**INPUT:**
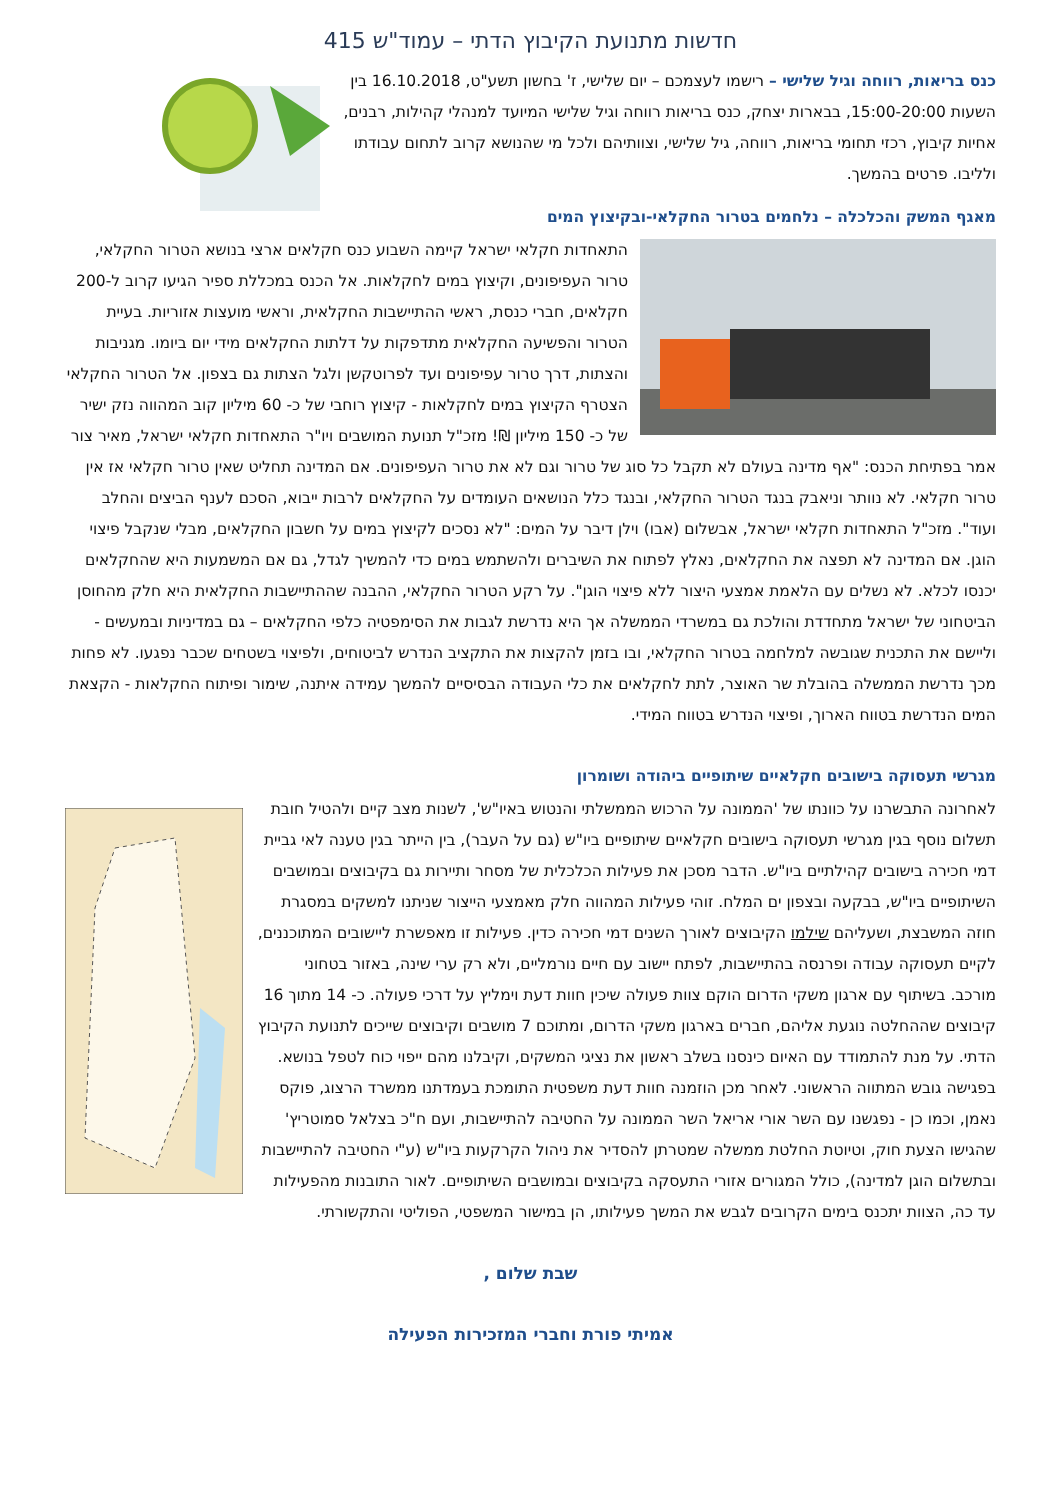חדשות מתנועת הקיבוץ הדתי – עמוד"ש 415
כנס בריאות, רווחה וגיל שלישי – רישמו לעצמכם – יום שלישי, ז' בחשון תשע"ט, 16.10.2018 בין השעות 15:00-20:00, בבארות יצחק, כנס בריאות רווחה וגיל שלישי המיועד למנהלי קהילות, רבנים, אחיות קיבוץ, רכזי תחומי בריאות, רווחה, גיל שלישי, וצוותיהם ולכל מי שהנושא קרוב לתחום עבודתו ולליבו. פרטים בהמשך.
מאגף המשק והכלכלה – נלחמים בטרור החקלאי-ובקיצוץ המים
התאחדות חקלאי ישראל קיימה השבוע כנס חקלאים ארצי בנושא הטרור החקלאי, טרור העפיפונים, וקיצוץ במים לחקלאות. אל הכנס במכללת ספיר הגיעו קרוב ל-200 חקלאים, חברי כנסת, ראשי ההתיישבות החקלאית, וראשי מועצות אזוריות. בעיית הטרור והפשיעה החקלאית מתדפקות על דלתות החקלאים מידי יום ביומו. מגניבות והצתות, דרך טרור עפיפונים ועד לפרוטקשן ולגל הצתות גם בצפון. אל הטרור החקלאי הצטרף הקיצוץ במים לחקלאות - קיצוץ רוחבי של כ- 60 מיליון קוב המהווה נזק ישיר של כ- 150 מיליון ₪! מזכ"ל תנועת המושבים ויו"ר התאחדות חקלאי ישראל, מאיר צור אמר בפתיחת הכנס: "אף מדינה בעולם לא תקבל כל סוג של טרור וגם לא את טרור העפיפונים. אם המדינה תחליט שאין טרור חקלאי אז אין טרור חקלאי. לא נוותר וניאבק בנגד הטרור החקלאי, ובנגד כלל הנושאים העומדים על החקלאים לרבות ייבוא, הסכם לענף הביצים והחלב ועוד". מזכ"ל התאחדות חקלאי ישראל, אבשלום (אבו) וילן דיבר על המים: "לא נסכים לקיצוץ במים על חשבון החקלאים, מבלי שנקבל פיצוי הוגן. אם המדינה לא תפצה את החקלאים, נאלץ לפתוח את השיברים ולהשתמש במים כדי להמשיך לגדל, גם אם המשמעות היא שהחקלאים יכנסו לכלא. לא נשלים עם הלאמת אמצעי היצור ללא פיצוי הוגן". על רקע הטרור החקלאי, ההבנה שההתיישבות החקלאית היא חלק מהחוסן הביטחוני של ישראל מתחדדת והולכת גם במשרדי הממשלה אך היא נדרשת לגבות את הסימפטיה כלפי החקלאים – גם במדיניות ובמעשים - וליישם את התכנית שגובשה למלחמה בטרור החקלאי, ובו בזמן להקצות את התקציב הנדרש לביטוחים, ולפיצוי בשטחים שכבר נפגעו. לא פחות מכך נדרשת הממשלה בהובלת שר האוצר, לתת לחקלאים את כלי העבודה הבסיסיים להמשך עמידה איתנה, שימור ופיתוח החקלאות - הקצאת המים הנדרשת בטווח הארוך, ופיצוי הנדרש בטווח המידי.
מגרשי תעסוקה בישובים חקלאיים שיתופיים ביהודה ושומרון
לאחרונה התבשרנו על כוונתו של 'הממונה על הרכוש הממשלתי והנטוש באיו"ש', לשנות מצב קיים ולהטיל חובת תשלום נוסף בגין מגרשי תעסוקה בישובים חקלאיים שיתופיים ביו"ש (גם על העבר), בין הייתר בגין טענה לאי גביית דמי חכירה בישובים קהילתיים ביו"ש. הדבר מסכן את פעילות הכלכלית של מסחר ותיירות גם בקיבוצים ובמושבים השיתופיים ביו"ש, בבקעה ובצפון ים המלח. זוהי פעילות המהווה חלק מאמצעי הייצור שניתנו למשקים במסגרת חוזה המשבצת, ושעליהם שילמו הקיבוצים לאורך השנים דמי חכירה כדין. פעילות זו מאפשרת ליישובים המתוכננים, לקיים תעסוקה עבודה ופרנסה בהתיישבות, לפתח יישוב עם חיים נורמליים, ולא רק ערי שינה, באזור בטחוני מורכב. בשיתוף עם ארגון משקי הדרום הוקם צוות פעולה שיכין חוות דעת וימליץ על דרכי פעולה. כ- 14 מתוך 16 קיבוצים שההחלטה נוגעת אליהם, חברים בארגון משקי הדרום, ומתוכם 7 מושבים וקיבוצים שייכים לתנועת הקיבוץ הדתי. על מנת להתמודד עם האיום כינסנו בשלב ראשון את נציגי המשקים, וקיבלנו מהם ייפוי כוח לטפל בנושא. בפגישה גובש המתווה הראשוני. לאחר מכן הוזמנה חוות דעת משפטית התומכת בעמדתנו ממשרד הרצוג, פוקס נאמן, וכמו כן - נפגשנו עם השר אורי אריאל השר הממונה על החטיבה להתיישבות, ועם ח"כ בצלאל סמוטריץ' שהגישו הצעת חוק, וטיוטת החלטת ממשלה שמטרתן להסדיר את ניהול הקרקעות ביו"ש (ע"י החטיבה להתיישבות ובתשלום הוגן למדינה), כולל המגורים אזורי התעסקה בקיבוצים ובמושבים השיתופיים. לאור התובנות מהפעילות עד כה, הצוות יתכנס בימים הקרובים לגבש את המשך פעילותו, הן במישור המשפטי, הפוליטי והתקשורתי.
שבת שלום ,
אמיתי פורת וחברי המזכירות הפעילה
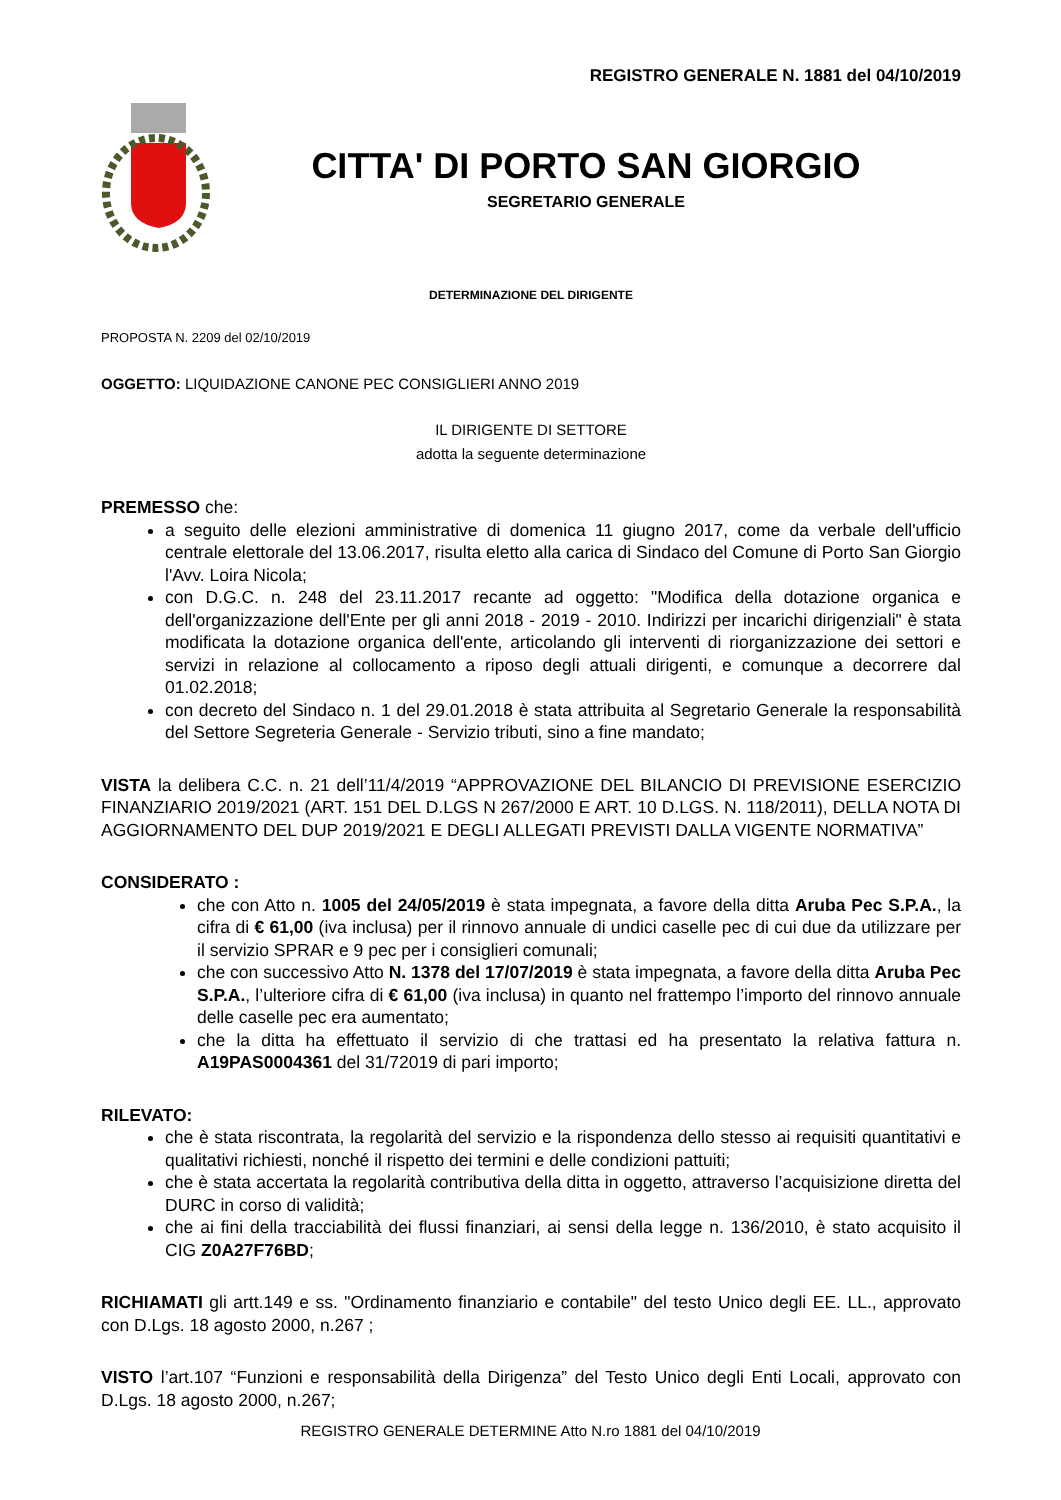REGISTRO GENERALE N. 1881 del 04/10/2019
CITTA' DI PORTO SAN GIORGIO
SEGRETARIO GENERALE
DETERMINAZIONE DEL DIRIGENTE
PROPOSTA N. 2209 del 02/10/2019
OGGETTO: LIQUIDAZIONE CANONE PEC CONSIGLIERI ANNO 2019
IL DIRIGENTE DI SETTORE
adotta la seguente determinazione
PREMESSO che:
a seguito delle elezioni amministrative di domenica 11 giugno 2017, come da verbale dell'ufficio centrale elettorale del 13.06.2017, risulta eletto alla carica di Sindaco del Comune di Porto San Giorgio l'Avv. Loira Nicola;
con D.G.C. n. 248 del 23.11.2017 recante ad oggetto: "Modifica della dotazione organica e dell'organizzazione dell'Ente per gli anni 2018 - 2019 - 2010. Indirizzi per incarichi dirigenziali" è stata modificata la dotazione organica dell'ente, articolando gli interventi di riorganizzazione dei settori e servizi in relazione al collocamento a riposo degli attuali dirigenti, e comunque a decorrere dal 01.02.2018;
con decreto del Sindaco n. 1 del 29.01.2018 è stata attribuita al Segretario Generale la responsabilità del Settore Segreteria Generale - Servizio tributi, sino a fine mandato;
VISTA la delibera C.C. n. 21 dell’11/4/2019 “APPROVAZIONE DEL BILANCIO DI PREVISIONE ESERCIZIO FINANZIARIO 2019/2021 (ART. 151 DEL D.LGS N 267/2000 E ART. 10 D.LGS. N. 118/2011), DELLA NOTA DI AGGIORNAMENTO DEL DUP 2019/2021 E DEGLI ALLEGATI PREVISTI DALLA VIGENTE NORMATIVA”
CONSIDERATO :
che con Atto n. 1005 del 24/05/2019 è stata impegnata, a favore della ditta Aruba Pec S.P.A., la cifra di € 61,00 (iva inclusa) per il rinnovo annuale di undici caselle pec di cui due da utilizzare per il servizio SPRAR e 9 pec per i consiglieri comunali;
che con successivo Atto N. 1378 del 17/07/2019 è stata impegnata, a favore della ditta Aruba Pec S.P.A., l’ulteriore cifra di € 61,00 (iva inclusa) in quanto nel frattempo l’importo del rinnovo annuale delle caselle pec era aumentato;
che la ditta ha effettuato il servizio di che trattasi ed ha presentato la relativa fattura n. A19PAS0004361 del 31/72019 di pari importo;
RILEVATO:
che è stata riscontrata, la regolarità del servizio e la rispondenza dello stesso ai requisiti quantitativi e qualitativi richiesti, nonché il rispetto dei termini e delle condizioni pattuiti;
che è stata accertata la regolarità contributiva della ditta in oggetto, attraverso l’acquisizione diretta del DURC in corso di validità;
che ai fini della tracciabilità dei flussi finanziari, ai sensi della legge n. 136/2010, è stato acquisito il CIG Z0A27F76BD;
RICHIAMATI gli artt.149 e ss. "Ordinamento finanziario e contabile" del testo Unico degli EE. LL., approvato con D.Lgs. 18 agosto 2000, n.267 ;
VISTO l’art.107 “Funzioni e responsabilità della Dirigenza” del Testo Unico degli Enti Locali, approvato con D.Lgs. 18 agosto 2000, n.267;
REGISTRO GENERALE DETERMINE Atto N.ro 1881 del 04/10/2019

**YOUR TASK:**
Take the listing above and repeat exactly the lines from the one containing "OGGETTO: LIQUIDAZIONE CANONE" through the one containing "che è stata riscontrata, la", both included.

**WRITTEN RESPONSE:**
OGGETTO: LIQUIDAZIONE CANONE PEC CONSIGLIERI ANNO 2019
IL DIRIGENTE DI SETTORE
adotta la seguente determinazione
PREMESSO che:
a seguito delle elezioni amministrative di domenica 11 giugno 2017, come da verbale dell'ufficio centrale elettorale del 13.06.2017, risulta eletto alla carica di Sindaco del Comune di Porto San Giorgio l'Avv. Loira Nicola;
con D.G.C. n. 248 del 23.11.2017 recante ad oggetto: "Modifica della dotazione organica e dell'organizzazione dell'Ente per gli anni 2018 - 2019 - 2010. Indirizzi per incarichi dirigenziali" è stata modificata la dotazione organica dell'ente, articolando gli interventi di riorganizzazione dei settori e servizi in relazione al collocamento a riposo degli attuali dirigenti, e comunque a decorrere dal 01.02.2018;
con decreto del Sindaco n. 1 del 29.01.2018 è stata attribuita al Segretario Generale la responsabilità del Settore Segreteria Generale - Servizio tributi, sino a fine mandato;
VISTA la delibera C.C. n. 21 dell’11/4/2019 “APPROVAZIONE DEL BILANCIO DI PREVISIONE ESERCIZIO FINANZIARIO 2019/2021 (ART. 151 DEL D.LGS N 267/2000 E ART. 10 D.LGS. N. 118/2011), DELLA NOTA DI AGGIORNAMENTO DEL DUP 2019/2021 E DEGLI ALLEGATI PREVISTI DALLA VIGENTE NORMATIVA”
CONSIDERATO :
che con Atto n. 1005 del 24/05/2019 è stata impegnata, a favore della ditta Aruba Pec S.P.A., la cifra di € 61,00 (iva inclusa) per il rinnovo annuale di undici caselle pec di cui due da utilizzare per il servizio SPRAR e 9 pec per i consiglieri comunali;
che con successivo Atto N. 1378 del 17/07/2019 è stata impegnata, a favore della ditta Aruba Pec S.P.A., l’ulteriore cifra di € 61,00 (iva inclusa) in quanto nel frattempo l’importo del rinnovo annuale delle caselle pec era aumentato;
che la ditta ha effettuato il servizio di che trattasi ed ha presentato la relativa fattura n. A19PAS0004361 del 31/72019 di pari importo;
RILEVATO:
che è stata riscontrata, la regolarità del servizio e la rispondenza dello stesso ai requisiti quantitativi e qualitativi richiesti, nonché il rispetto dei termini e delle condizioni pattuiti;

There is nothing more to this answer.